Another part of household spending that is clearly running well ahead of supply is spending on home purchase and housing rent. The monthly CPI report shows accelerating house price pressures with new dwelling purchase prices rising from 4.8% y-o-y in January to 4.9% y-o-y in February and housing rent prices rising from 7.4% y-o-y in January to 7.6% y-o-y in February. Housing supply is proving to be very hard to lift with home building approvals and commencements languishing at a third of the rate of growth of population.

The increasing risk is that house and rent price growth will accelerate and halt and possibly reverse progress reducing general inflation. Excess housing demand may become a more important factor in determining when the RBA can start to cut interest rates.

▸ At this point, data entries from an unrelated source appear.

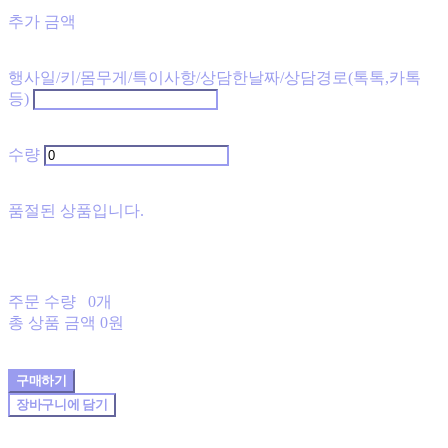
추가 금액
행사일/키/몸무게/특이사항/상담한날짜/상담경로(톡톡,카톡
등)
수량
품절된 상품입니다.
주문 수량
0개
총 상품 금액
0원
구매하기
장바구니에 담기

The tightness of the labour market has also become a factor that may delay when the RBA can cut rates. The February labour market report with its out-sized 116,500 rise in employment and 0.4 percentage point fall in the unemployment rate to 3.7% rendered marginal the softening in labour market conditions so far and heightened the risk of wage growth above 4% y-o-y persisting for longer potentially underpinning inflation well above 3% y-o-y. The RBA now needs signs of marked weakening in the labour market over the coming months and combined with evidence of marked improvement in labour productivity. The combination is not impossible but is equally not a high probability and even if it occurs will take data reports over many months to prove.

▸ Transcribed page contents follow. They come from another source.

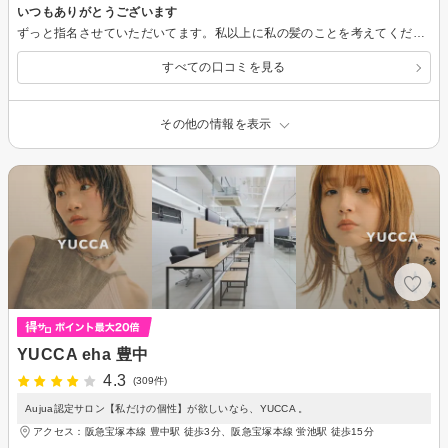
いつもありがとうございます
ずっと指名させていただいてます。私以上に私の髪のことを考えてくださるので、とても安心してお任せできます。
すべての口コミを見る
その他の情報を表示
YUCCA eha 豊中
4.3
(309件)
Aujua認定サロン【私だけの個性】が欲しいなら、YUCCA 。
アクセス：阪急宝塚本線 豊中駅 徒歩3分、阪急宝塚本線 蛍池駅 徒歩15分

The signs of strengthening household spending and less weakening than expected in labour market conditions mean the approaching boost to household disposable income from income tax cuts on July 1 have become another factor that the RBA cannot pass off as unlikely to underpin inflation. Amid firmer economic conditions than previously thought likely the tax cuts may flow more towards boosting household spending rather than household saving. At the very least, the RBA will want a few months of data after the tax cuts are introduced to assess their impact.

Another factor coming into play is the international global supply chain. War and rising political tensions have all but closed the Red Sea to shipping. The Baltimore Bridge accident has closed the key US port for several weeks. Tensions in the South China Sea continue to mount. The cost of shipping goods is rising again and threatens to take away the biggest factor reducing inflation – the stabilising/falling price of goods.

All told the RBA’s race to get inflation consistently back inside 2-3% target is getting longer with hurdles to surmount threatening to get bigger than smaller. An initial cash rate cut in 2024 is becoming a more forlorn hope.